If I may, I shall weary the Committee with the detail, because it is important to what we are discussing tonight. If you were a candidate for senior rank, you had not only to go through the senior command course selection and the course itself but to attract the attention and support of the inspectorate—a very different animal then than it is now—and satisfy Home Office officials that you were worth entering the shortlist for selection to the police authority. The detail may be lost on some Members, but that does not matter. The point was that people could put themselves forward for senior rank in police forces only by going through that detailed process and getting all the right ticks in the boxes, as they say these days. Significant in all that was that you had to break away from your own force and go into another force to serve.
I pause because we now have police and crime commissioners and, with the greatest respect to many of them, the quality is variable. There are some very good ones, but most of them are preoccupied with keeping their position: they are locally driven and locally focused. I venture to suggest that there is a drift back towards the parish pump of the 1950s, which bothers me considerably. I see evidence of senior ranks being selected solely from the force concerned—I am getting nods around the Committee from those who know what I am talking about—with the PCC selecting officers who they know within their force and not looking beyond the force’s boundary for talent outside. We are going back to what one might usefully and easily call the parish pump as shorthand.
Added to that is the fact that Bramshill staff college was sold three or four years ago and has not been replaced. We have no staff college for higher police training in this country, and the Home Office has, as far as I understand it, no plan to replace it. The drift back to parish pump policing and localism is very pronounced indeed. Higher training takes place more in words than in the product.

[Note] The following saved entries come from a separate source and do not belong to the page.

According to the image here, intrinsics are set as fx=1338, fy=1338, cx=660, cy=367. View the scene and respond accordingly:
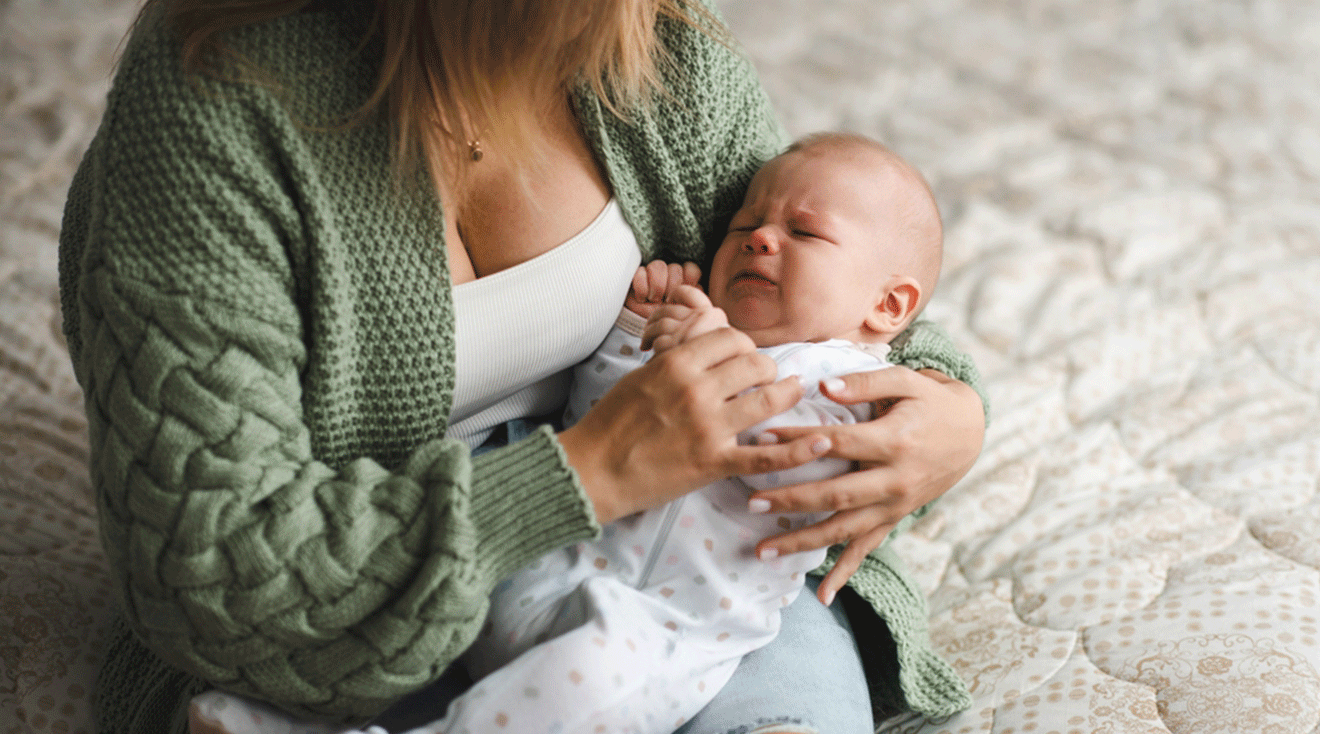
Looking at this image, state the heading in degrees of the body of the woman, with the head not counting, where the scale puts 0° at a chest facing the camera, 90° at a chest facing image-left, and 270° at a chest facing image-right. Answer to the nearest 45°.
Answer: approximately 315°
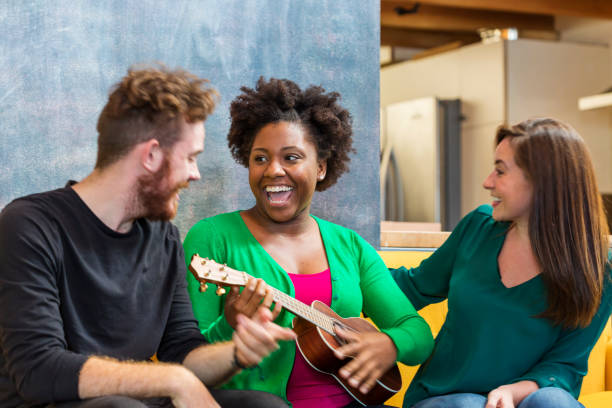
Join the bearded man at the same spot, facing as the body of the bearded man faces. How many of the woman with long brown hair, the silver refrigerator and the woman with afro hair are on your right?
0

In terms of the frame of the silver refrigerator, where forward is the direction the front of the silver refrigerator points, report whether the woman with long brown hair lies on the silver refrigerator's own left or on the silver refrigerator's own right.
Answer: on the silver refrigerator's own left

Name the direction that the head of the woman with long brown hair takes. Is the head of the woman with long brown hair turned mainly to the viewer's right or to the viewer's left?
to the viewer's left

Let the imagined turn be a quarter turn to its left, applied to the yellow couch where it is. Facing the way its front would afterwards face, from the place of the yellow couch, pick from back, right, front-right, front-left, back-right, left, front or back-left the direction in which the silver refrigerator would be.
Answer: left

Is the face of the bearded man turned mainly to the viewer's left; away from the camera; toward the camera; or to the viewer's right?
to the viewer's right

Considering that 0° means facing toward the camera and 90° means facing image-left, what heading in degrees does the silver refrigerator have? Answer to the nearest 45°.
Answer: approximately 45°

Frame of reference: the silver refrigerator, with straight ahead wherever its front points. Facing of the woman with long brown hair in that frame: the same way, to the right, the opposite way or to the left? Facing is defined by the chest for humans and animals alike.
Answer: the same way

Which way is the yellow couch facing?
toward the camera

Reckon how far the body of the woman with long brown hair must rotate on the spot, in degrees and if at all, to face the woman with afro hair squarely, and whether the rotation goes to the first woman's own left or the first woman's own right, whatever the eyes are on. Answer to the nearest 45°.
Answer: approximately 45° to the first woman's own right

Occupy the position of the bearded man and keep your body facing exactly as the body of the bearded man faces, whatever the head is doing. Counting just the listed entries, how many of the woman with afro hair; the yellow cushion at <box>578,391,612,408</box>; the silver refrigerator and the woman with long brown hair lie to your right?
0

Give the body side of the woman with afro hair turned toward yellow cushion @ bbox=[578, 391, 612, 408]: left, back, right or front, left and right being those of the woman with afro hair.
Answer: left

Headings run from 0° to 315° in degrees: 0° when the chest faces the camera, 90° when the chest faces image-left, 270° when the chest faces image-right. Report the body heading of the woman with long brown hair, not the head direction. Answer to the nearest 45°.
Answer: approximately 45°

It is a pallid echo of what went on only a few years before, and there is no great rigour.
I do not want to be unduly critical, because I think this is the law of unintended consequences, but all the way through the Home Office has devolved responsibility to PCCs, but they are not picking it up, there is no staff college and no system and therefore the selection of senior officers is going by the board.
I pause briefly on Amendment 176 and overseas experience. I am not sure that I support every detail of the noble Earl’s amendment, but I certainly applaud the drift that goes with it. Overseas attachments were once integral to the senior command force. Everyone
went abroad to look at policing experience—not for long, but it was there. One can look at the quality of officers who have gone abroad, which is, as has been alluded to, by and large not as good as it could be.
There are exceptions. One comes to mind straightaway —Mr Richard Monk, who served in the Metropolitan Police, Devon and Cornwall and the inspectorate. On his retirement he helped to replan and then head up the police in both Kosovo and Bosnia, and collected an OBE for one and a CMG for the other. Note the point: he was retired when he did it.
There are quality officers who could contribute massively across the face of the globe in a fast-changing world but we are not making the best use of them—not in the same way as the Armed Forces, which almost insist that good-quality officers will serve abroad for part of their time.
I hope I have said enough to underpin what the noble Earl said in his introduction of those three amendments. A severe problem is beginning to develop that we are not selecting the right people, training them and posting them in the right way. I would advocate—I hate to say this—that we could well go back to where we were a few years ago with some advantage. As we are, we are standing on the brink of what I would call a steady drift towards mediocracy. That bothers me as an ex-police officer. I wish I did not have to say that. The amendments are integral and I support them.